◆ **Data to use**:

+ + + + + + +

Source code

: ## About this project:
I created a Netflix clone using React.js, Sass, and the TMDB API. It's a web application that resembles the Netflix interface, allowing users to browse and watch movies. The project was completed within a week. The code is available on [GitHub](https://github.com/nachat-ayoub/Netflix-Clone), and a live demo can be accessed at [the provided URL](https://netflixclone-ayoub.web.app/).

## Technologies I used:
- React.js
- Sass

+ + + + + + +

◆ **Required work**:
Return, with nothing added or dropped, the line containing "## About this" and every line after it to the end of the listing above.

◆ **Response to the task**:
: ## About this project:
I created a Netflix clone using React.js, Sass, and the TMDB API. It's a web application that resembles the Netflix interface, allowing users to browse and watch movies. The project was completed within a week. The code is available on [GitHub](https://github.com/nachat-ayoub/Netflix-Clone), and a live demo can be accessed at [the provided URL](https://netflixclone-ayoub.web.app/).

## Technologies I used:
- React.js
- Sass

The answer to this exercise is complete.